Мама пришла поздно, почти в полночь. И заглянула в большую комнату, где я смотрела кино, старый фильм «Испытание верности», длиннющий, уютный, какие я обожаю.
– А что, Платона нет? – спросила она удивлённо.
– Нет, по-моему, он на свидание пошёл, – сказала я.
– На свидание?! Почему?
– Что почему? – удивилась я странному вопросу, окончательно отвлекаясь от фильма, видимо, мне не узнать, вернётся ли блудный муж в семью. – Мам? Разве он не может пойти на свидание? Девчонки звонят по сто раз в день, давно пора. За ним толпами бегают.
– Ещё не хватало! – отмахнулась мама. – Глупости болтаешь.
И пошла по коридору к кухне, сейчас кофе сварит, и не будет спать до самого утра со своей трескучей машинкой. Платошке, очевидно, этот стрёкот не мешает, а вот меня часто будит по ночам. Но я ни разу не жаловалась, я понимаю маму, когда она одержима своими книгами, я бываю так же, когда разглядываю что-то и думаю, как это изобразить, как это выглядит на самом деле, не только моими глазами, а глазами, например, муравья, заползшего на цветок…
– Ничего не глупости! – крикнула я вслед и услышала, как мама чиркает спичками, чтобы зажечь плиту.
Я повернулась к экрану, но там как раз зажёгся «конец» на красном занавесе, ну, конечно…
– С чего ты взяла, что Платон отправился на свидание? – спросила мама, когда я зашла на кухню.
– Как с чего? Позвонила какая-то девушка, он…
Меня прервал звонок в дверь. Мама посмотрела на меня.
– Иди, открой, ключи, небось, забыл. Или свидание кончилось…
Я отправилась в прихожую, по дороге чуть не упала, потеряла тапок, не люблю я эти тапки, меня все время заставляют их надевать, они только теряются и скользят. Я открыла, не спрашивая, уверенная, что это наш жених, но оказалось, нет. Это был один из его многочисленных приятелей, кажется, Валера Вьюгин, но все звали его Лётчик, в лицо я его хорошо знаю, он учился в нашей школе, на год моложе Платоши, толстоватый бесцветный парень, у него вечно лоснился его длинный нос. Но сейчас у него оказался здоровенный фингал во всё лицо, и губы раздуты так, будто кто-то догадался сунуть его лицом в пчелиный улей.

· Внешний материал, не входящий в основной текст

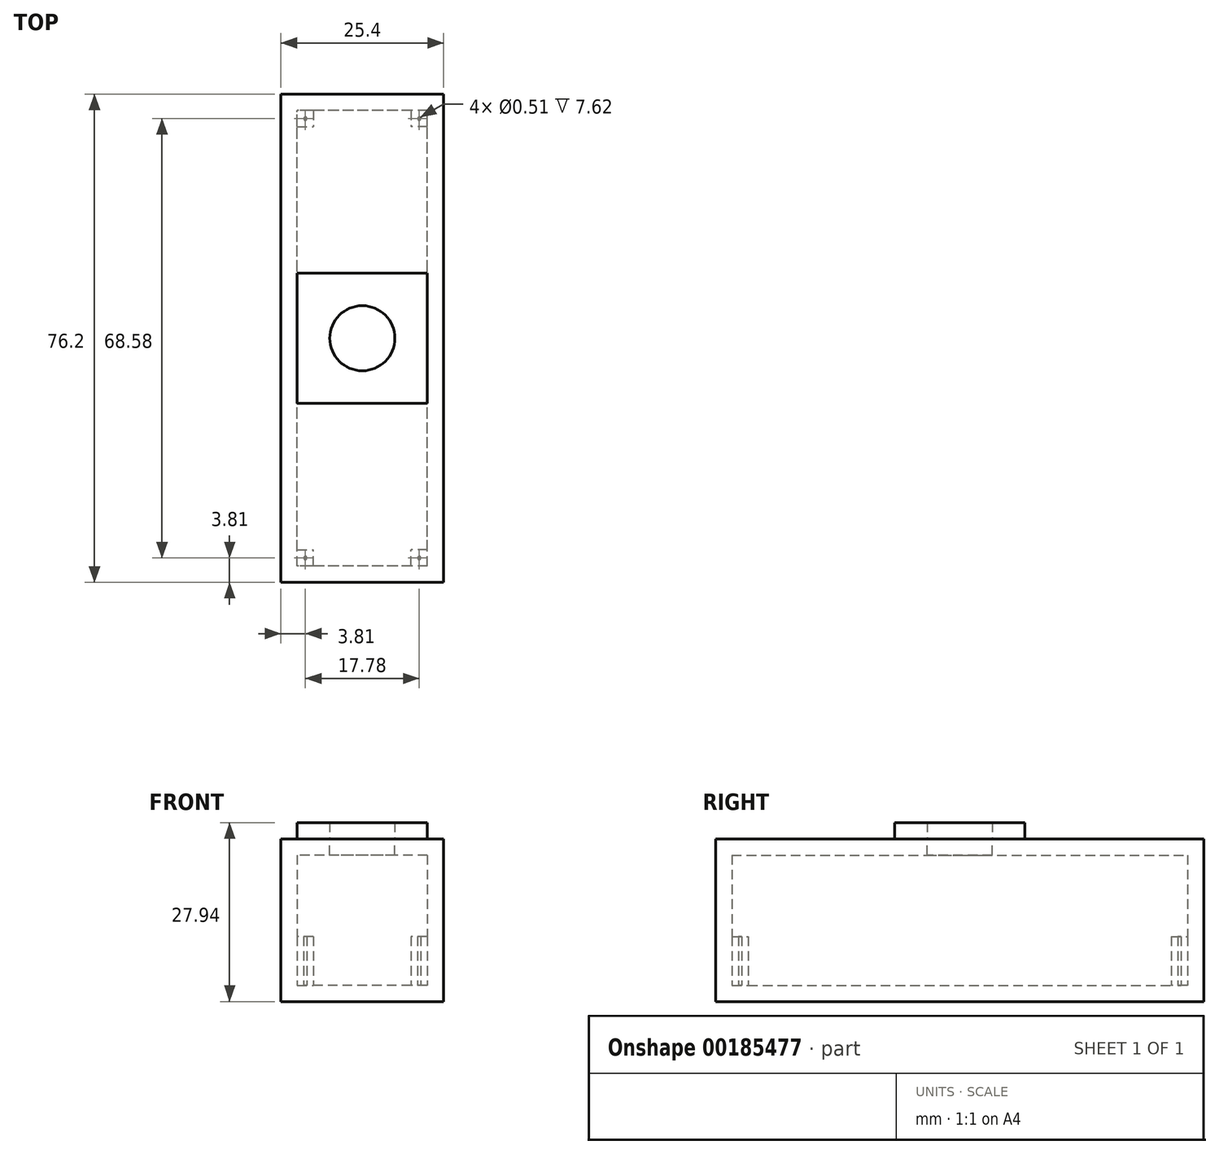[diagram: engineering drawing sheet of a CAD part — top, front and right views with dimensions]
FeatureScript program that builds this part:
annotation { "Feature Type Name" : "Feature", "Feature Type Description" : "" }
export const myFeature = defineFeature(function(context is Context, id is Id, definition is map)
    precondition{}
    {
        {
            var Q0;
            Q0=qCreatedBy(makeId("Front.planeOp"),FACE);
            var sketch = newSketch(context, id + "F0", { "sketchPlane" : qUnion([Q0])});
            skLineSegment(sketch, "E0.bottom", {"start": v(12.7, 12.7) * mm, "end": v(-12.7, 12.7) * mm});
            skLineSegment(sketch, "E0.top", {"start": v(12.7, -12.7) * mm, "end": v(-12.7, -12.7) * mm});
            skLineSegment(sketch, "E0.left", {"start": v(12.7, 12.7) * mm, "end": v(12.7, -12.7) * mm});
            skLineSegment(sketch, "E0.right", {"start": v(-12.7, 12.7) * mm, "end": v(-12.7, -12.7) * mm});
            skPoint(sketch, "E0.middle", {"position": v(0, 0) * mm});
            skSolve(sketch);
        }
        {
            var Q0;
            Q0=makeQuery(id+"F0.imprint","IMPRINT",FACE,{"disambiguationData":[TD([[makeQuery(id+"F0.imprint","IMPRINT",EDGE,{"derivedFrom":sQuery(id+"F0.wireOp",EDGE,"E0.bottom")}),1.0]])]});
            extrude(context, id + "F1", {"entities" : qUnion([Q0]), "endBound" : BoundingType.SYMMETRIC, "depth" : 76.2 * mm});
        }
        {
            var Q0;
            Q0=makeQuery(id+"F1.opExtrude","SWEPT_FACE",FACE,{"disambiguationData":[OSD([sQuery(id+"F0.wireOp",EDGE,"E0.right")])]});
            var Q1;
            Q1=makeQuery(id+"F1.opExtrude","SWEPT_BODY",BODY,{"disambiguationData":[OSD([sQuery(id+"F0.wireOp",EDGE,"E0.bottom"),sQuery(id+"F0.wireOp",EDGE,"E0.top"),sQuery(id+"F0.wireOp",EDGE,"E0.left"),sQuery(id+"F0.wireOp",EDGE,"E0.right")])]});
            shell(context, id + "F2", {"isHollow" : true, "entities" : qUnion([Q0]), "parts" : qUnion([Q1]), "thickness" : 2.54 * mm});
        }
        {
            var Q0;
            Q0=makeQuery(id+"F1.opExtrude","SWEPT_FACE",FACE,{"disambiguationData":[OSD([sQuery(id+"F0.wireOp",EDGE,"E0.bottom")])]});
            var sketch = newSketch(context, id + "F3", { "sketchPlane" : qUnion([Q0])});
            skLineSegment(sketch, "E1.bottom", {"start": v(10.16, 10.16) * mm, "end": v(-10.16, 10.16) * mm});
            skLineSegment(sketch, "E1.top", {"start": v(10.16, -10.16) * mm, "end": v(-10.16, -10.16) * mm});
            skLineSegment(sketch, "E1.left", {"start": v(10.16, 10.16) * mm, "end": v(10.16, -10.16) * mm});
            skLineSegment(sketch, "E1.right", {"start": v(-10.16, 10.16) * mm, "end": v(-10.16, -10.16) * mm});
            skPoint(sketch, "E1.middle", {"position": v(0, 0) * mm});
            skCircle(sketch, "E2", {"center": v(0, 0) * mm, "radius": 5.08 * mm});
            skSolve(sketch);
        }
        {
            var Q0;
            Q0=makeQuery(id+"F3.imprint","IMPRINT",FACE,{"disambiguationData":[TD([[makeQuery(id+"F3.imprint","IMPRINT",EDGE,{"derivedFrom":sQuery(id+"F3.wireOp",EDGE,"E2")}),1.0]])]});
            extrude(context, id + "F4", {"entities" : qUnion([Q0]), "operationType" : NewBodyOperationType.REMOVE, "oppositeDirection" : true, "depth" : 2.54 * mm});
        }
        {
            var Q0;
            Q0 = qSketchRegion(id + "F3", true);
            extrude(context, id + "F5", {"entities" : qUnion([Q0]), "depth" : 2.54 * mm});
        }
        {
            var Q0;
            Q0=makeQuery(id+"F2.opShell","OFFSET_FACE",FACE,{"disambiguationData":[OSD([sQuery(id+"F0.wireOp",EDGE,"E0.top")])]});
            var sketch = newSketch(context, id + "F6", { "sketchPlane" : qUnion([Q0])});
            skLineSegment(sketch, "E3.bottom", {"start": v(-10.16, 35.56) * mm, "end": v(-7.62, 35.56) * mm});
            skLineSegment(sketch, "E3.top", {"start": v(-10.16, 33.02) * mm, "end": v(-7.62, 33.02) * mm});
            skLineSegment(sketch, "E3.left", {"start": v(-10.16, 35.56) * mm, "end": v(-10.16, 33.02) * mm});
            skLineSegment(sketch, "E3.right", {"start": v(-7.62, 35.56) * mm, "end": v(-7.62, 33.02) * mm});
            skLineSegment(sketch, "E4.bottom", {"start": v(10.16, 35.56) * mm, "end": v(7.62, 35.56) * mm});
            skLineSegment(sketch, "E4.top", {"start": v(10.16, 33.02) * mm, "end": v(7.62, 33.02) * mm});
            skLineSegment(sketch, "E4.left", {"start": v(10.16, 35.56) * mm, "end": v(10.16, 33.02) * mm});
            skLineSegment(sketch, "E4.right", {"start": v(7.62, 35.56) * mm, "end": v(7.62, 33.02) * mm});
            skLineSegment(sketch, "E5.bottom", {"start": v(10.16, -35.56) * mm, "end": v(7.62, -35.56) * mm});
            skLineSegment(sketch, "E5.top", {"start": v(10.16, -33.02) * mm, "end": v(7.62, -33.02) * mm});
            skLineSegment(sketch, "E5.left", {"start": v(10.16, -35.56) * mm, "end": v(10.16, -33.02) * mm});
            skLineSegment(sketch, "E5.right", {"start": v(7.62, -35.56) * mm, "end": v(7.62, -33.02) * mm});
            skLineSegment(sketch, "E6.bottom", {"start": v(-10.16, -35.56) * mm, "end": v(-7.62, -35.56) * mm});
            skLineSegment(sketch, "E6.top", {"start": v(-10.16, -33.02) * mm, "end": v(-7.62, -33.02) * mm});
            skLineSegment(sketch, "E6.left", {"start": v(-10.16, -35.56) * mm, "end": v(-10.16, -33.02) * mm});
            skLineSegment(sketch, "E6.right", {"start": v(-7.62, -35.56) * mm, "end": v(-7.62, -33.02) * mm});
            skPoint(sketch, "E7", {"position": v(-8.9, 34.3) * mm});
            skPoint(sketch, "E8", {"position": v(-8.9, -34.3) * mm});
            skPoint(sketch, "E9", {"position": v(8.9, -34.3) * mm});
            skPoint(sketch, "E10", {"position": v(8.9, 34.3) * mm});
            skCircle(sketch, "E11", {"center": v(-8.9, -34.3) * mm, "radius": 0.25 * mm});
            skCircle(sketch, "E12", {"center": v(8.9, -34.3) * mm, "radius": 0.25 * mm});
            skCircle(sketch, "E13", {"center": v(8.9, 34.3) * mm, "radius": 0.25 * mm});
            skCircle(sketch, "E14", {"center": v(-8.9, 34.3) * mm, "radius": 0.25 * mm});
            skSolve(sketch);
        }
        {
            var Q0;
            Q0=makeQuery(id+"F6.imprint","IMPRINT",FACE,{"disambiguationData":[TD([[makeQuery(id+"F6.imprint","IMPRINT",EDGE,{"derivedFrom":sQuery(id+"F6.wireOp",EDGE,"E3.bottom")}),1.0]])]});
            var Q1;
            Q1=makeQuery(id+"F6.imprint","IMPRINT",FACE,{"disambiguationData":[TD([[makeQuery(id+"F6.imprint","IMPRINT",EDGE,{"derivedFrom":sQuery(id+"F6.wireOp",EDGE,"E4.bottom")}),1.0]])]});
            var Q2;
            Q2=makeQuery(id+"F6.imprint","IMPRINT",FACE,{"disambiguationData":[TD([[makeQuery(id+"F6.imprint","IMPRINT",EDGE,{"derivedFrom":sQuery(id+"F6.wireOp",EDGE,"E5.bottom")}),-1.0]])]});
            var Q3;
            Q3=makeQuery(id+"F6.imprint","IMPRINT",FACE,{"disambiguationData":[TD([[makeQuery(id+"F6.imprint","IMPRINT",EDGE,{"derivedFrom":sQuery(id+"F6.wireOp",EDGE,"E6.bottom")}),-1.0]])]});
            extrude(context, id + "F7", {"entities" : qUnion([Q0, Q1, Q2, Q3]), "operationType" : NewBodyOperationType.ADD, "depth" : 7.62 * mm});
        }
    });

– П-Платон д-до-ома? – с трудом произнёс Валера, у него довольно высокий голос, так и не сломался, как бывает у всех мальчиков, у наших начали ломаться голоса…
– Нет… – удивлённо проблеяла я, я никогда не видела никого так жестоко избитым, тем более не видела таким этого Валерика, который, как я считала, был безобидным, как корова.

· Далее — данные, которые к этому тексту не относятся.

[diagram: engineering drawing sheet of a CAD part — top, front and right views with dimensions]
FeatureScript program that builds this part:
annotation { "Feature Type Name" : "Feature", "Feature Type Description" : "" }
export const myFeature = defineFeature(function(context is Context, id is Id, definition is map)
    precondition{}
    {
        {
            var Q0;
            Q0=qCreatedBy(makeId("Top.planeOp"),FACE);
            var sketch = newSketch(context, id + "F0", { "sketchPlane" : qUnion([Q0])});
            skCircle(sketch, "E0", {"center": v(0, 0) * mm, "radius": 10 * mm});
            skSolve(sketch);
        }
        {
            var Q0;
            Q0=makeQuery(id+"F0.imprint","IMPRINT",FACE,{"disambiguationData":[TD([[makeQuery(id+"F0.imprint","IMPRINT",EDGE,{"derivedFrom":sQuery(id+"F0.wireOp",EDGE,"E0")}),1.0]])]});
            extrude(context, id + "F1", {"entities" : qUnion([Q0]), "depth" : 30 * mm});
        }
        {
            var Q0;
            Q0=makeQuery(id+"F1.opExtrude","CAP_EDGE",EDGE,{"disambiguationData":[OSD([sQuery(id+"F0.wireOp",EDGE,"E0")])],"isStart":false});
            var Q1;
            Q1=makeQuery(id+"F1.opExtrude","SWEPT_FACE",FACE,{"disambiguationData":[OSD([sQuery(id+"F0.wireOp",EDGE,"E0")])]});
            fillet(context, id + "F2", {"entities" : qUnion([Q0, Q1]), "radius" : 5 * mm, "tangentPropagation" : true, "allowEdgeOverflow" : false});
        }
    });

– Н-ну… ладно… я, тогда…. – проговорил он, собираясь уйти.
Но на улицу просвистала милицейская сирена, и голос из мегафона, прокричал что-то неразборчивое, я заметила, как обомлел от этих звуков Валера. Тогда я взяла его за руку и втянула внутрь.
– Идём, раны обработаю. Я, знаешь, в школе, санитарка, как в стишке: «Мы с Тамарой ходим парой, мы с Тамарой санитары», – сказала я, проводя его в ванну. – Ты пока умойся, кровь, вон, смой, а я маму отвлеку.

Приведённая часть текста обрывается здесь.